Stimme Klang Dialog Stimme Klang Dialog

Klang

Im Daoismus werden Töne als Qi des Himmels bezeichnet. Finden diese Töne einen Körper, in dem sie resonieren können, erhalten sie Einlass in diese Welt und werden zu hörbaren Klängen.

Es ist zunächst eine rein physisch-stoffliche Körperfunktion, die die Schwingung des Stimmklanges entstehen lässt. Und die Schwingung braucht den physischen Körper, um hörbar zu werden. Doch gleichzeitig ist Klang feinstofflicher Natur und kann sich unabhängig von Körperstrukturen innerhalb und außerhalb des physischen Körpers bewegen. Klang ist eine Form von Energie, die sich in beiden Welten auskennt, der stofflichen und der feinstofflichen. Und so es gibt kaum ein geeigneteres Medium, in die Kommunikation zwischen diesen beiden Welten einzutreten.

Dass man am Klang der Stimme hören kann, ob jemand traurig oder verärgert ist, ist uns allen vertraut. Doch kann man hören, wie es der Leber geht oder der Kniescheibe? Der Stimmklang erreicht jede Körperzelle. Er geht mit ihr in Resonanz und kann so die in ihnen gelagerten Informationen an die Oberfläche des Bewusstseins transportieren. Sie werden im Klang hörbar und lassen Gedanken, Bilder, Gefühle oder körperliche Empfindungen entstehen. So kann der Klang Auskunft geben über Befindlichkeiten - körperliche, emotionale, seelische.

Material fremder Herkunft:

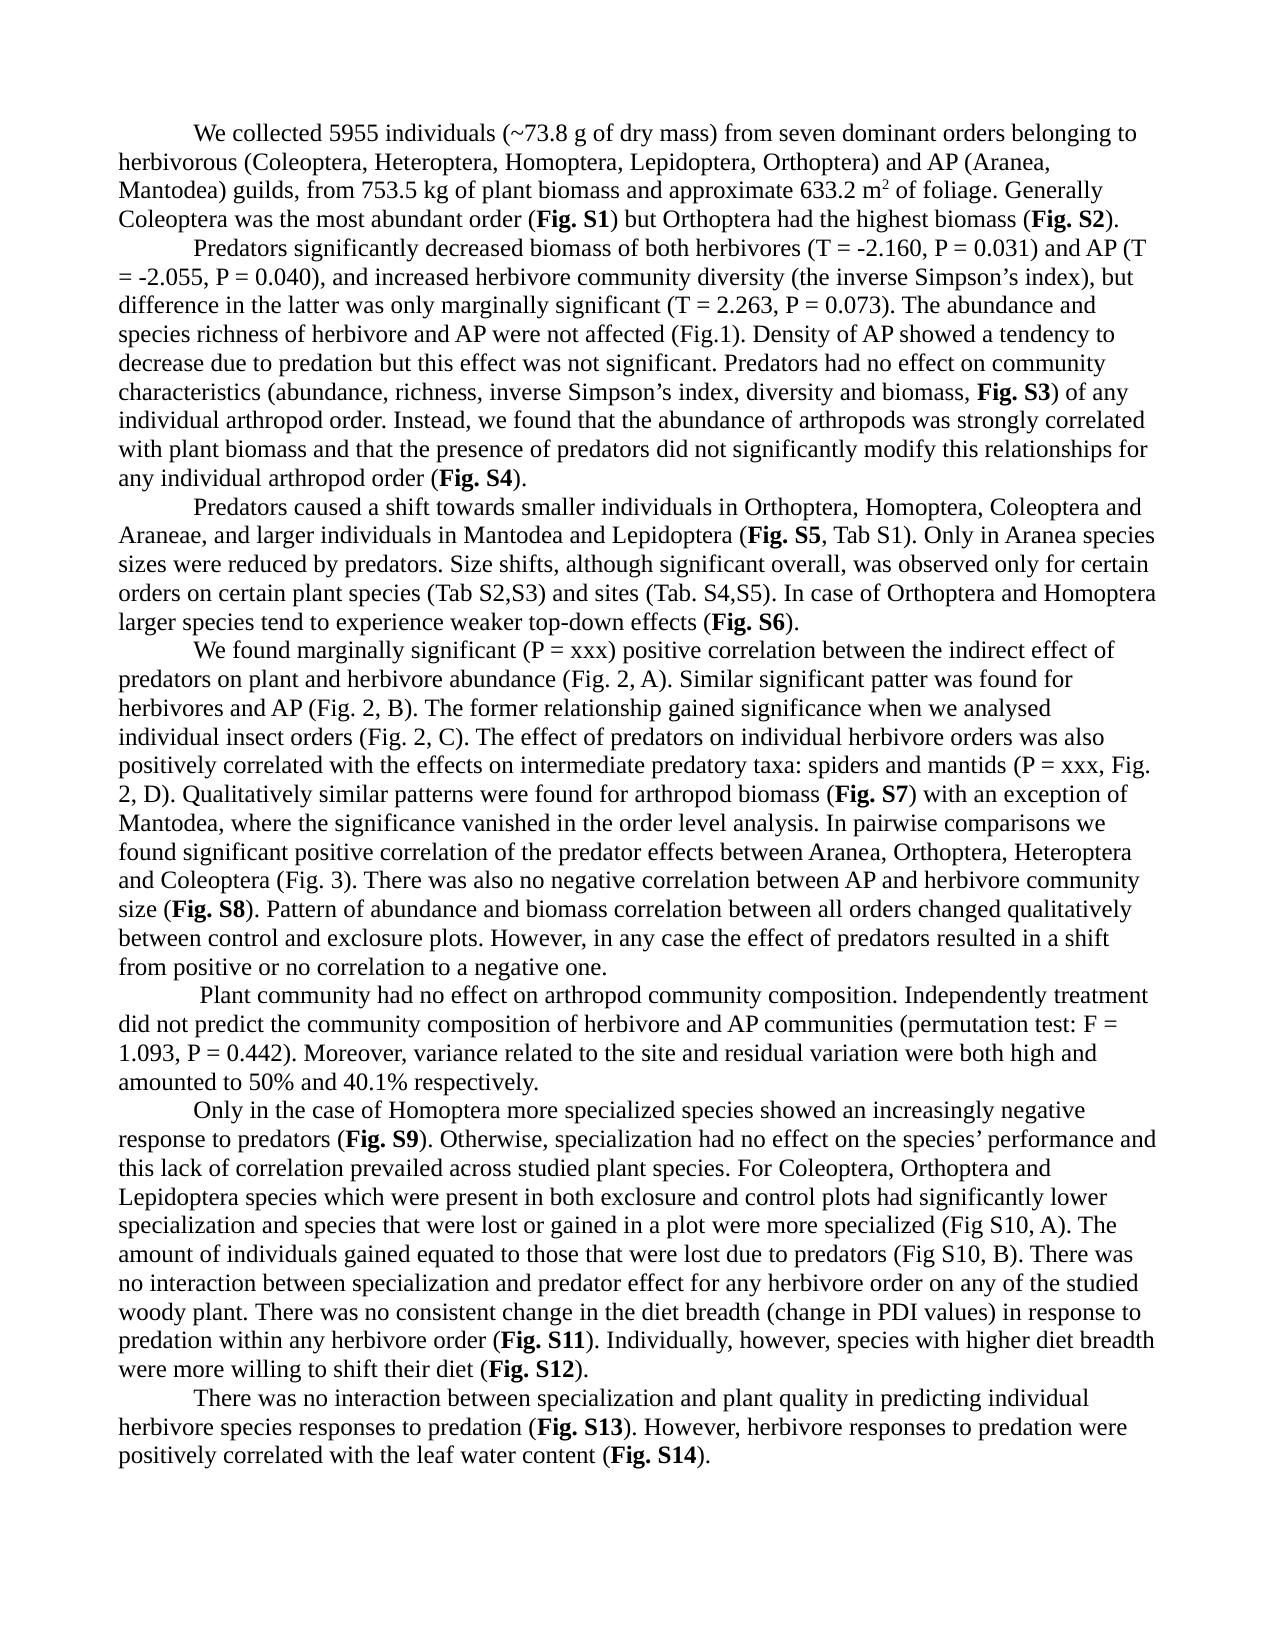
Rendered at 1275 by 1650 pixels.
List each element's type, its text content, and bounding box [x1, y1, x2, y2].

Gleichzeitig kann er rückwirken auf die Körperzellen und ihnen Informationen des Bewusstseins zukommen lassen. Er kann

- beleben
- ausgleichen
- befrieden
- balancieren
- strukturieren
- ordnen
- gestalten
- transformieren
- integrieren
- koordinieren
- schützen
- stärken

Sich dem eigenen Klang anvertrauen, heißt, sich der eigenen Stimme anvertrauen. Sich der eigenen Stimme anvertrauen, heißt, im großen Getöse der Welt auf etwas zu hören, dem es sich lohnt zu folgen.